HemenGO: esto sí es apoyar al comercio local

Hay pocas cosas más inútiles que una campaña institucional pidiendo a los ciudadanos que compren en el pequeño comercio simplemente porque es pequeño comercio. El consumidor no tiene ninguna obligación moral de mantener abierto un establecimiento que le ofrece menos variedad, peores precios o más dificultades que Amazon. Si queremos que las tiendas sobrevivan, habrá que dar a la gente motivos para entrar en ellas.


Por eso merece un aplauso HemenGO Shopping, la iniciativa de bilbaoDendak que vuelve este septiembre a organizar actividades dentro y alrededor de los comercios de Bilbao. La idea es aparentemente sencilla: todos los jueves, entre septiembre y diciembre, se organizan experiencias que llevan a los ciudadanos a establecimientos que probablemente no conocerían de otra manera.

Hay catas, talleres, rutas y tardeos. Pero lo importante no es tanto la actividad concreta como lo que hay detrás: convertir el comercio en una experiencia y al comerciante en parte de ella. Ese es precisamente uno de los pocos terrenos en los que una pequeña tienda puede derrotar con claridad a Amazon.

Internet es imbatible para localizar un producto en treinta segundos, comparar precios y recibirlo al día siguiente. Un comercio de Bilbao difícilmente podrá competir contra eso. Tampoco tiene demasiado sentido subvencionarle para que construya una mediocre tienda online que probablemente nadie visitará.

Pero Amazon no puede pasear contigo por Bilbao, explicarte quién ha fabricado una pieza, enseñarte cómo se utiliza un producto, organizar una cata o presentarte al artesano que está detrás de lo que estás comprando. Ahí está la ventaja competitiva.

HemenGO parece haberlo entendido. En septiembre, por ejemplo, habrá una cata en el Casco Viejo, un taller creativo en Bilbao La Vieja, una ruta para conocer comercios, diseñadores y artesanos y un tardeo dedicado a complementos y tendencias de otoño. No se trata simplemente de entrar en una tienda y comprar. Se trata de tener una excusa para descubrirla.

Y hay otro elemento especialmente interesante: poner cara al comercio. Durante años se ha repetido hasta la saciedad que hay que comprar local porque genera empleo, paga impuestos o mantiene vivos los barrios. Todo eso es cierto, pero resulta demasiado abstracto para condicionar una decisión de compra.

Es mucho más eficaz conocer a la persona que está detrás del mostrador. Cuando alguien te cuenta por qué abrió su tienda, de dónde trae sus productos, cómo los selecciona o quién los fabrica, deja de competir exclusivamente en precio. Aparece una relación personal que Amazon, Temu o cualquier gran plataforma difícilmente pueden reproducir.

Los datos de la edición anterior tampoco son espectaculares, pero precisamente por eso resultan creíbles: en 2025 se organizaron 23 actuaciones presenciales con 358 participantes, además de 39 acciones digitales. Quince personas por actividad puede parecer poco. Pero si quince bilbaínos descubren cuatro establecimientos que desconocían y algunos vuelven posteriormente, probablemente tenga más efecto que llenar la ciudad de carteles con eslóganes del tipo «Compra local».

Además, este tipo de iniciativas tiene un efecto secundario muy positivo: obliga al propio comerciante a preguntarse qué tiene de especial.
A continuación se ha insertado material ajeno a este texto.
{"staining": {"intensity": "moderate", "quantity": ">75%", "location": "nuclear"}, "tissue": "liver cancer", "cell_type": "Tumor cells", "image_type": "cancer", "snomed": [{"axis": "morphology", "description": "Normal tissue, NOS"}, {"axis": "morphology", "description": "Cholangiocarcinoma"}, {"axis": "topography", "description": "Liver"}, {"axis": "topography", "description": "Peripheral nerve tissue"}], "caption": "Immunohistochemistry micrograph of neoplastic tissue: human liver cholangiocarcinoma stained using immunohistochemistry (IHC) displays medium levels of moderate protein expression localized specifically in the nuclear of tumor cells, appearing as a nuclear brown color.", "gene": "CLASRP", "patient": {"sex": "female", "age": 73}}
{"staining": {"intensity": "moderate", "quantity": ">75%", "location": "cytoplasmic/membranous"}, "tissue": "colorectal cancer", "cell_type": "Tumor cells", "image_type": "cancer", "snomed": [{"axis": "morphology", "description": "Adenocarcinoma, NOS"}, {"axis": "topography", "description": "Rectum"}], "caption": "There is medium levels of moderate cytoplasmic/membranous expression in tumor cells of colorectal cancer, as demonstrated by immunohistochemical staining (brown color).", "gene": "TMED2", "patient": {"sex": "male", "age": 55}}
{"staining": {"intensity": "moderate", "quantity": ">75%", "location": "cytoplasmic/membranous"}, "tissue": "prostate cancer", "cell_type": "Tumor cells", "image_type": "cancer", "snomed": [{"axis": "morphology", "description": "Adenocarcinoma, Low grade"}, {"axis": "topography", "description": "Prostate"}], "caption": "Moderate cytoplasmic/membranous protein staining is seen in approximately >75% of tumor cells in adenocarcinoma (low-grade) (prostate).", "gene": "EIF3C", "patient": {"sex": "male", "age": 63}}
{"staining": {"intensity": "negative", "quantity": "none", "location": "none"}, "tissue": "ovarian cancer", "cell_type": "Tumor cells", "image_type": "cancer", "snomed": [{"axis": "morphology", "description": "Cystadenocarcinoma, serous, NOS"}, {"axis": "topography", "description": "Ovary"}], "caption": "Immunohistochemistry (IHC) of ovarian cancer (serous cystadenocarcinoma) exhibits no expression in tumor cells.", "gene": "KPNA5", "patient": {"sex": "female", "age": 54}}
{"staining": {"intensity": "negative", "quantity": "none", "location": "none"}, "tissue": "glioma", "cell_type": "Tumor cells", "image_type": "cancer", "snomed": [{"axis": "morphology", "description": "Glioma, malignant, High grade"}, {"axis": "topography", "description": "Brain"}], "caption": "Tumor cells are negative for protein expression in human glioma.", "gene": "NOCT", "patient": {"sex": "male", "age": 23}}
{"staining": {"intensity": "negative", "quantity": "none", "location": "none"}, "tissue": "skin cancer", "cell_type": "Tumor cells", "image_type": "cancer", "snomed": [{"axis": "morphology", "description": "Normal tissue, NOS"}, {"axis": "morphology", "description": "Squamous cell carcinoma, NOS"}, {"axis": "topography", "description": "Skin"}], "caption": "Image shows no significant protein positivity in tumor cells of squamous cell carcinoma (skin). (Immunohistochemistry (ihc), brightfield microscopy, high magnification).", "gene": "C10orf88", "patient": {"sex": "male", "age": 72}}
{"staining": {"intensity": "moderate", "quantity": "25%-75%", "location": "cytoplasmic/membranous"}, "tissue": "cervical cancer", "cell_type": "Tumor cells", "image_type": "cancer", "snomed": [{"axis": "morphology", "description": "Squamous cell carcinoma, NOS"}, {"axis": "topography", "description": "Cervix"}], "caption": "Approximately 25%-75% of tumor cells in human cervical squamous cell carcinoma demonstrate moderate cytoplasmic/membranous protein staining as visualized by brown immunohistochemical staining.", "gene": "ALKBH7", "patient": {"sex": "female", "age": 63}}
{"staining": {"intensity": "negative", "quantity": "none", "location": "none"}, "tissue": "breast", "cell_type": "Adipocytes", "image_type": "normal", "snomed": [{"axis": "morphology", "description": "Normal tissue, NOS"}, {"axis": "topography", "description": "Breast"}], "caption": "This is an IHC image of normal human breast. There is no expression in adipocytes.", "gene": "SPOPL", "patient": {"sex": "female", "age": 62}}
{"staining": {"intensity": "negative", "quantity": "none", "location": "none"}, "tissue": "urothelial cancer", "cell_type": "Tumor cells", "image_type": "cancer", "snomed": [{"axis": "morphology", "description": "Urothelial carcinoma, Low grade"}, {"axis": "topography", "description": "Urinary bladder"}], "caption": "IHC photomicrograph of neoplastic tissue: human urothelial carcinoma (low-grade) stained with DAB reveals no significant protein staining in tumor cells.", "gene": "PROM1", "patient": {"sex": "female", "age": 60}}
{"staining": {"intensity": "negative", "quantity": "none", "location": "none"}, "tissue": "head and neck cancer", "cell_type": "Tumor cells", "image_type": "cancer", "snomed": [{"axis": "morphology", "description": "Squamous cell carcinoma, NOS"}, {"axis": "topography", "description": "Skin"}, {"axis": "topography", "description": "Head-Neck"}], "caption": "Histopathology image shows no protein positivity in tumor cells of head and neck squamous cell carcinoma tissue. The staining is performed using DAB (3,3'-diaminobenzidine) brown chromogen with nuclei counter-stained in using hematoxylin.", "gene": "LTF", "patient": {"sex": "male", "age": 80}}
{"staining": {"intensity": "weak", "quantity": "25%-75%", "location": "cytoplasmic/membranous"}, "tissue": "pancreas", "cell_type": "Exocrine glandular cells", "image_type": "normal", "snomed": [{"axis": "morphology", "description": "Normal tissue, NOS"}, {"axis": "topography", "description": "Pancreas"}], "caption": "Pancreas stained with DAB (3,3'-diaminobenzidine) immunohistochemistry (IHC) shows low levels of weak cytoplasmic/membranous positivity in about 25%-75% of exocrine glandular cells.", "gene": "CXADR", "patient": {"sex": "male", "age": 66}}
Porque tampoco deberíamos engañarnos. No todo pequeño comercio merece sobrevivir por el mero hecho de ser pequeño. Si una tienda vende exactamente el mismo producto que una cadena o una plataforma digital, más caro y con peor servicio, su futuro es complicado por muchas campañas institucionales que organicemos.

El comercio que tiene posibilidades es precisamente el que HemenGO intenta enseñar: especializado, singular, atendido por personas que conocen lo que venden y capaz de aportar algo que va más allá de entregar una caja a cambio de dinero. No es casualidad que el programa haya recibido este año el Premio Euskadi a la Dinamización de Áreas Comerciales.

Bilbao ha gastado durante décadas mucho dinero público en intentar revitalizar el comercio. Parte se ha ido en estudios, subvenciones, páginas web, bonos y campañas publicitarias de dudosa eficacia. HemenGO apunta en una dirección bastante más inteligente. En lugar de decirnos que debemos comprar en el comercio local, nos da una razón para entrar en él. Y esa diferencia, aunque parezca pequeña, lo cambia todo.